Bootstrapping: Bootstrapping is a resampling procedure that uses data from one sample to generate a sampling distribution by repeatedly taking random samples from the known sample, with replacement.

Let’s show how to create a bootstrap sample for the median. Let the sample median be denoted as \(M\).

Steps to create a bootstrap sample:

Replace the population with the sample
Sample with replacement \(B\) times. \(B\) should be large, say 1000.
Compute sample medians each time, \(M_i\)
Obtain the approximate distribution of the sample median.

If we have the approximate distribution, we can find an estimate of the standard error of the sample median by finding the standard deviation of \(M_1,...,M_B\).

Sampling with replacement is important. If we did not sample with replacement, we would always get the same sample median as the observed value. The sample we get from sampling from the data with replacement is called the bootstrap sample.

Once we find the bootstrap sample, we can create a confidence interval. For a 90% confidence interval, for example, we would find the 5th percentile and the 95th percentile of the bootstrap sample.

You can create a bootstrap sample to find the approximate sampling distribution of any statistic, not just the median.
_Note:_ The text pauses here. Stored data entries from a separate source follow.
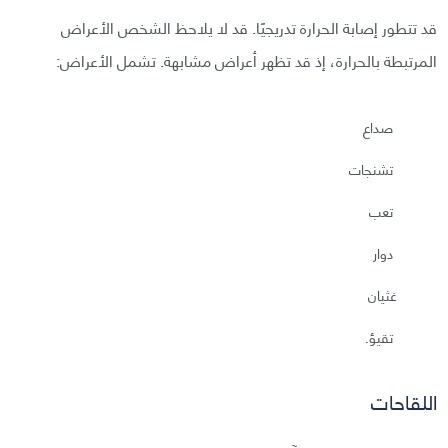
قد تتطور إصابة الحرارة تدريجيًا. قد لا يلاحظ الشخص الأعراض
المرتبطة بالحرارة، إذ قد تظهر أعراض مشابهة. تشمل الأعراض:
صداع
تشنجات
تعب
دوار
غثيان
تقيؤ.
اللقاحات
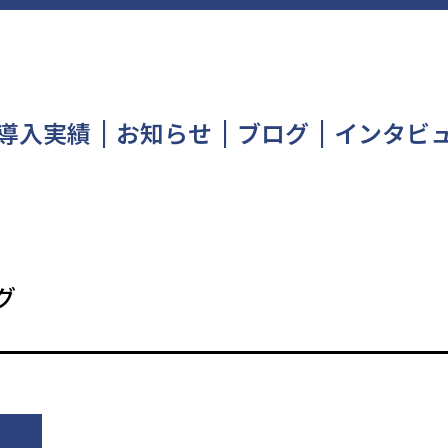
導入実績
お知らせ
ブログ
インタビ
グ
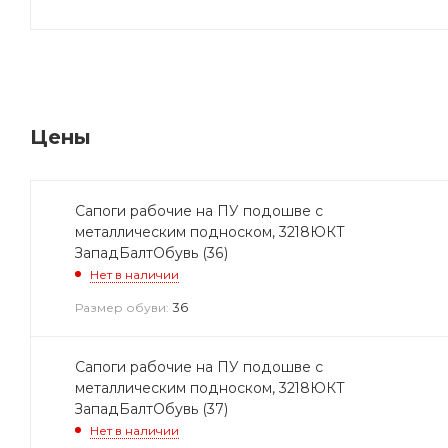
Цены
Сапоги рабочие на ПУ подошве с
металлическим подноском, 3218ЮКТ
ЗападБалтОбувь (36)
Нет в наличии
36
Размер обуви:
Сапоги рабочие на ПУ подошве с
металлическим подноском, 3218ЮКТ
ЗападБалтОбувь (37)
Нет в наличии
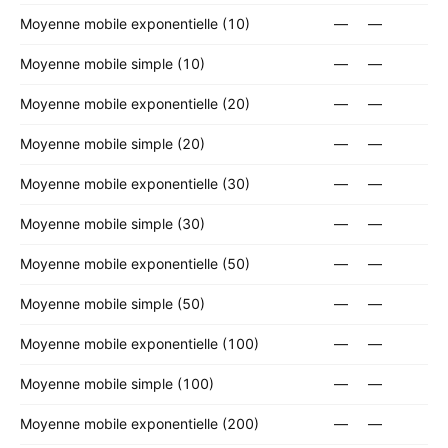
Moyenne mobile exponentielle (10)
—
—
Moyenne mobile simple (10)
—
—
Moyenne mobile exponentielle (20)
—
—
Moyenne mobile simple (20)
—
—
Moyenne mobile exponentielle (30)
—
—
Moyenne mobile simple (30)
—
—
Moyenne mobile exponentielle (50)
—
—
Moyenne mobile simple (50)
—
—
Moyenne mobile exponentielle (100)
—
—
Moyenne mobile simple (100)
—
—
Moyenne mobile exponentielle (200)
—
—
The steps would be the same except you would calculate the appropriate statistic instead of the median.

Video: Bootstrapping

Sampling R Code from the Bootstrapping Video

sampling.distribution <- function(n = 100, B = 1000, mean = 5, sd = 1, confidence = 0.95) {
  median <- rep(0, B)
  for (i in 1:B) {
    median[i] <- median(rnorm(n, mean = mean, sd = sd))
  }
  med.obs <- median(median)
  c.l <- round((1 - confidence) / 2 * B, 0)
  c.u <- round(B - (1 - confidence) / 2 * B, 0)
  l <- sort(median)[c.l]
  u <- sort(median)[c.u]
  cat(c.l / 1000 * 100, "-percentile:      ", l, "\n")
  cat("Median: ", med.obs, "\n")
  cat(c.u / 1000 * 100, "-percentile:      ", u, "\n")
  return(median)
}

bootstrap.median <- function(data, B = 1000, confidence = 0.95) {
  n <- length(data)
  median <- rep(0, B)
  for (i in 1:B) {
    median[i] <- median(sample(data, size = n, replace = T))
  }
  med.obs <- median(median)
  c.l <- round((1 - confidence) / 2 * B, 0)
  c.u <- round(B - (1 - confidence) / 2 * B, 0)
  l <- sort(median)[c.l]
  u <- sort(median)[c.u]
  cat(c.l / 1000 * 100, "-percentile:      ", l, "\n")
  cat("Median: ", med.obs, "\n")
  cat(c.u / 1000 * 100, "-percentile:      ", u, "\n")
  return(median)
}